Außerdem soll es ein Pilotprojekt zum autonomen Fahren geben. Ziel sei es, „Mobilitätsalternativen für dünn besiedelte Gebiete zu erforschen und die Wertschöpfungspotenziale für die Wirtschaft aus Mecklenburg-Vorpommern zu generieren“.

In einem Modellvorhaben soll Mecklenburg-Vorpommern als digitaler Firmensitz – „als konsequente Fortsetzung der Digitalisierung der gesamten Wirtschaft“ – etabliert werden.

Digitale Bildung

Die Landesregierungen beider Länder heben in den Koalitionsvereinbarungen die Notwendigkeit von Medienkompetenz ebenso wie die kritische Reflektion neuer Medien hervor. Die Landesregierung von MV will ab der 7. Jahrgangsstufe das Fach „Informatik und Medienbildung“ einführen. „Ergänzt wird dieser Schritt durch die Weiterentwicklung des digitalen Unterrichtshilfenportals zur stärkeren Nutzung moderner Medien im Unterricht“, heißt es im Koalitionsvertrag. Mecklenburg-Vorpommern bekennt sich zur Umsetzung der in der letzten Legislaturperiode initiierten „Kooperationsvereinbarung zur Förderung der Medienkompetenz in Mecklenburg-Vorpommern“.

Die Berliner Koalition richtet für diese und weitere Aufgaben einen „Runden Tisch Medienbildung“ zum Umgang mit digitalen Medien in der schulischen und außerschulischen Bildung ein. Unter anderem soll der reguläre Unterricht mit digitalen Materialien und Methoden an Berliner Schulen gestärkt werden. Es sollen Fortbildungen zum Umgang mit „Hate Speech“, Mobbing und Datenmissbrauch bei der Nutzung von digitalen Medien und Plattformen angeboten werden. Außerdem soll „eine barrierefrei zugängliche Plattform zur Erarbeitung, Verbreitung und Qualitätskontrolle freier Lehr- und Lernmaterialien (OER)“ entwickelt werden.

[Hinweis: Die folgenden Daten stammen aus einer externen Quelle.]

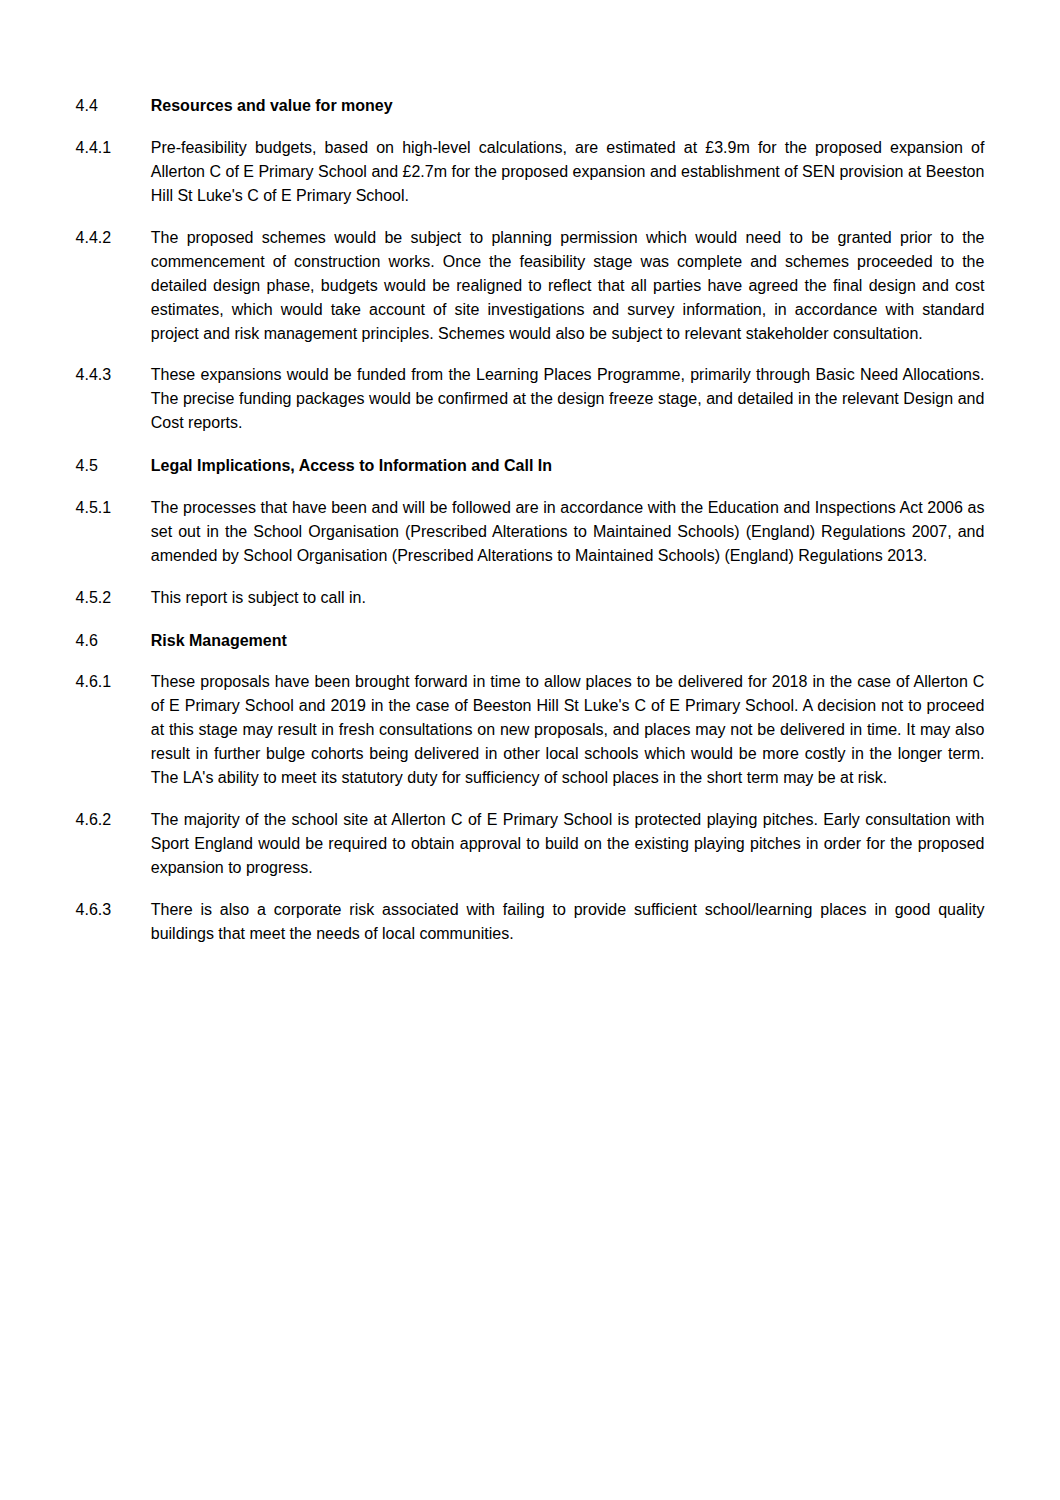4.4
Resources and value for money
4.4.1
Pre-feasibility budgets, based on high-level calculations, are estimated at £3.9m for the proposed expansion of Allerton C of E Primary School and £2.7m for the proposed expansion and establishment of SEN provision at Beeston Hill St Luke's C of E Primary School.
4.4.2
The proposed schemes would be subject to planning permission which would need to be granted prior to the commencement of construction works. Once the feasibility stage was complete and schemes proceeded to the detailed design phase, budgets would be realigned to reflect that all parties have agreed the final design and cost estimates, which would take account of site investigations and survey information, in accordance with standard project and risk management principles. Schemes would also be subject to relevant stakeholder consultation.
4.4.3
These expansions would be funded from the Learning Places Programme, primarily through Basic Need Allocations. The precise funding packages would be confirmed at the design freeze stage, and detailed in the relevant Design and Cost reports.
4.5
Legal Implications, Access to Information and Call In
4.5.1
The processes that have been and will be followed are in accordance with the Education and Inspections Act 2006 as set out in the School Organisation (Prescribed Alterations to Maintained Schools) (England) Regulations 2007, and amended by School Organisation (Prescribed Alterations to Maintained Schools) (England) Regulations 2013.
4.5.2
This report is subject to call in.
4.6
Risk Management
4.6.1
These proposals have been brought forward in time to allow places to be delivered for 2018 in the case of Allerton C of E Primary School and 2019 in the case of Beeston Hill St Luke's C of E Primary School. A decision not to proceed at this stage may result in fresh consultations on new proposals, and places may not be delivered in time. It may also result in further bulge cohorts being delivered in other local schools which would be more costly in the longer term. The LA's ability to meet its statutory duty for sufficiency of school places in the short term may be at risk.
4.6.2
The majority of the school site at Allerton C of E Primary School is protected playing pitches. Early consultation with Sport England would be required to obtain approval to build on the existing playing pitches in order for the proposed expansion to progress.
4.6.3
There is also a corporate risk associated with failing to provide sufficient school/learning places in good quality buildings that meet the needs of local communities.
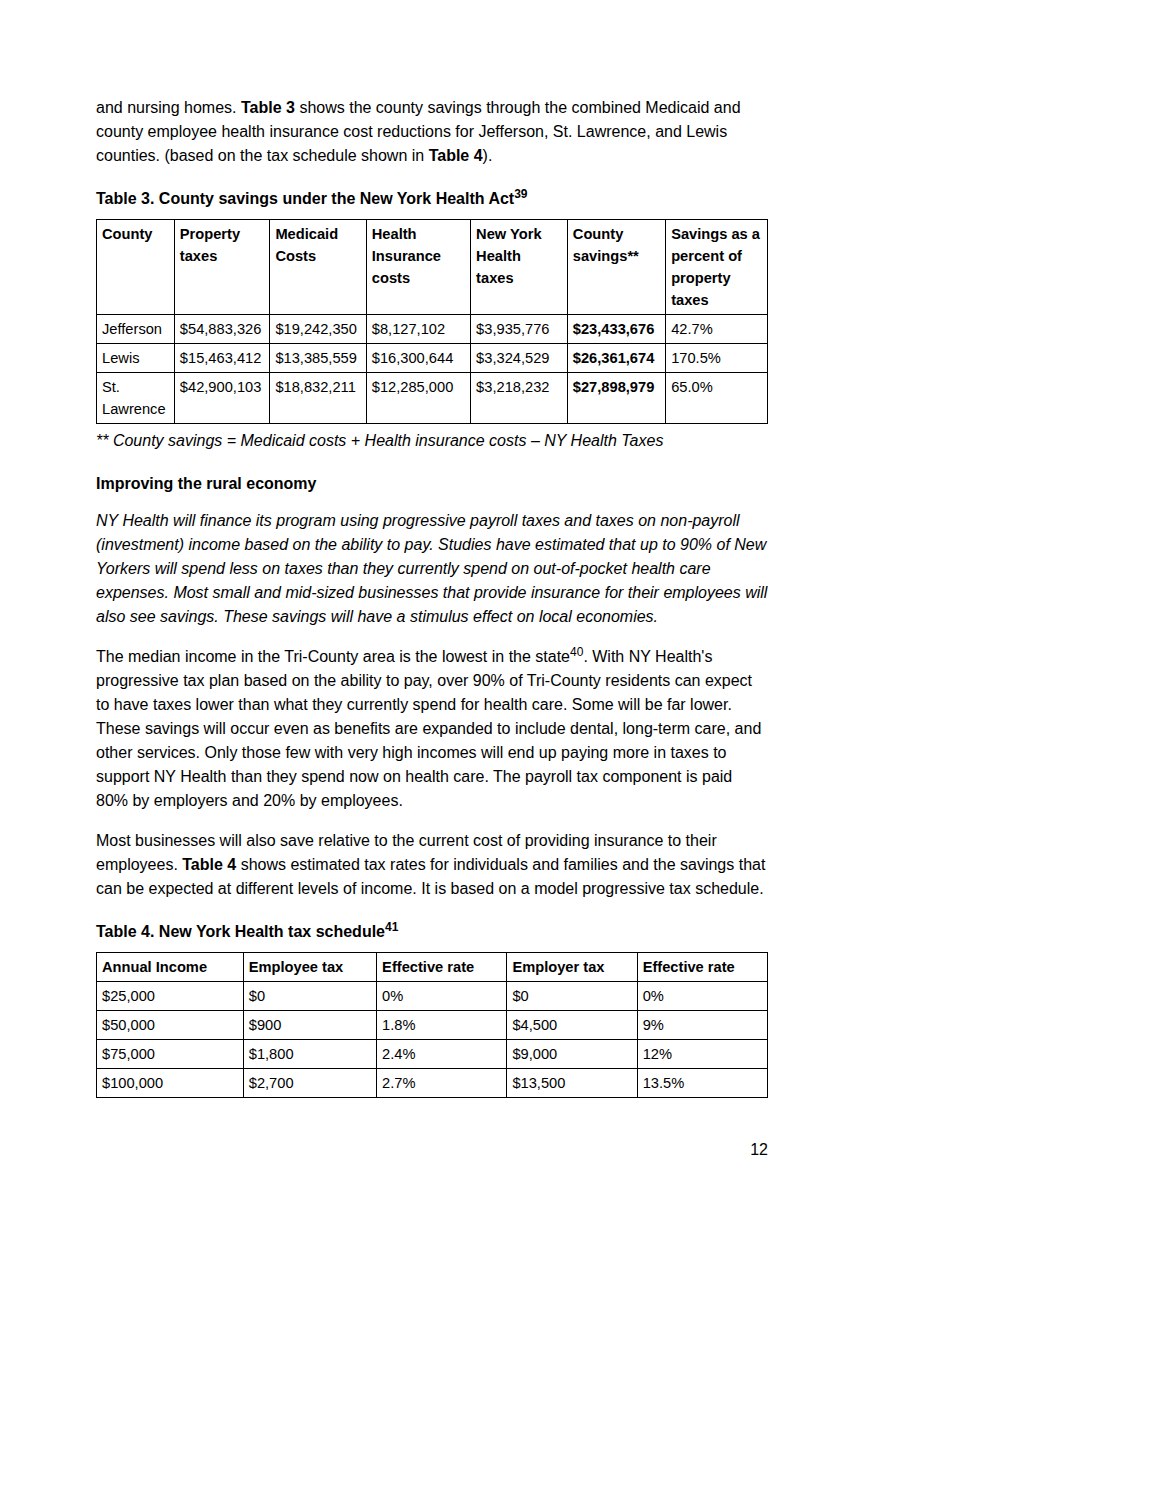and nursing homes. Table 3 shows the county savings through the combined Medicaid and county employee health insurance cost reductions for Jefferson, St. Lawrence, and Lewis counties. (based on the tax schedule shown in Table 4).
Table 3. County savings under the New York Health Act39
| County | Property taxes | Medicaid Costs | Health Insurance costs | New York Health taxes | County savings** | Savings as a percent of property taxes |
| --- | --- | --- | --- | --- | --- | --- |
| Jefferson | $54,883,326 | $19,242,350 | $8,127,102 | $3,935,776 | $23,433,676 | 42.7% |
| Lewis | $15,463,412 | $13,385,559 | $16,300,644 | $3,324,529 | $26,361,674 | 170.5% |
| St. Lawrence | $42,900,103 | $18,832,211 | $12,285,000 | $3,218,232 | $27,898,979 | 65.0% |
** County savings = Medicaid costs + Health insurance costs – NY Health Taxes
Improving the rural economy
NY Health will finance its program using progressive payroll taxes and taxes on non-payroll (investment) income based on the ability to pay. Studies have estimated that up to 90% of New Yorkers will spend less on taxes than they currently spend on out-of-pocket health care expenses. Most small and mid-sized businesses that provide insurance for their employees will also see savings. These savings will have a stimulus effect on local economies.
The median income in the Tri-County area is the lowest in the state40. With NY Health's progressive tax plan based on the ability to pay, over 90% of Tri-County residents can expect to have taxes lower than what they currently spend for health care. Some will be far lower. These savings will occur even as benefits are expanded to include dental, long-term care, and other services. Only those few with very high incomes will end up paying more in taxes to support NY Health than they spend now on health care. The payroll tax component is paid 80% by employers and 20% by employees.
Most businesses will also save relative to the current cost of providing insurance to their employees. Table 4 shows estimated tax rates for individuals and families and the savings that can be expected at different levels of income. It is based on a model progressive tax schedule.
Table 4. New York Health tax schedule41
| Annual Income | Employee tax | Effective rate | Employer tax | Effective rate |
| --- | --- | --- | --- | --- |
| $25,000 | $0 | 0% | $0 | 0% |
| $50,000 | $900 | 1.8% | $4,500 | 9% |
| $75,000 | $1,800 | 2.4% | $9,000 | 12% |
| $100,000 | $2,700 | 2.7% | $13,500 | 13.5% |
12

Während Mecklenburg-Vorpommerns Koalition zu diesem Punkt schweigt, verspricht Berlin den Ausbau von

„schnellen und leistungsfähigen Breitbandanschlüssen, WLAN für alle und einer zeitgemäßen Hard- und Software-Ausstattung unter Einbeziehung von Open-Source-Software.“

Außerdem sollen „alle Schulen im Laufe der Legislaturperiode für die Betreuung ihrer edukativen IT-Infrastruktur und PCs auf eine professionelle IT-Betreuung zurückgreifen können“, schreibt die künftige Koalition in ihrer Vereinbarung. Berliner Schulen sollen ihre Schulverwaltung webbasiert betreiben können.

Die Berliner Landesregierung bekennt sich zur Open Access Strategie, die das Abgeordnetenhaus 2014 initiierte. Mit ihrer Umsetzung soll die Wissenschaft digitalisiert und „Open-Access-Publikationen, aber auch digitale Lehr- und Lernformate sowie offene Forschungsdaten unterstützt werden. Hochschulbibliotheken sollen in ihrer Entwicklung als digitale Wissensspeicher durch Investitionen in Infrastruktur, Know-how und Ressourcen unterstützt werden“. Die Regierungen beider Länder sprechen von Konzepten zur lebenslangen digitalen Weiterbildung und Medienkompetenz. Mecklenburg-Vorpommern hebt hier digitale Technik als wichtiges Instrument hervor, um die gesellschaftliche Teilhabe älterer Menschen zu verbessern.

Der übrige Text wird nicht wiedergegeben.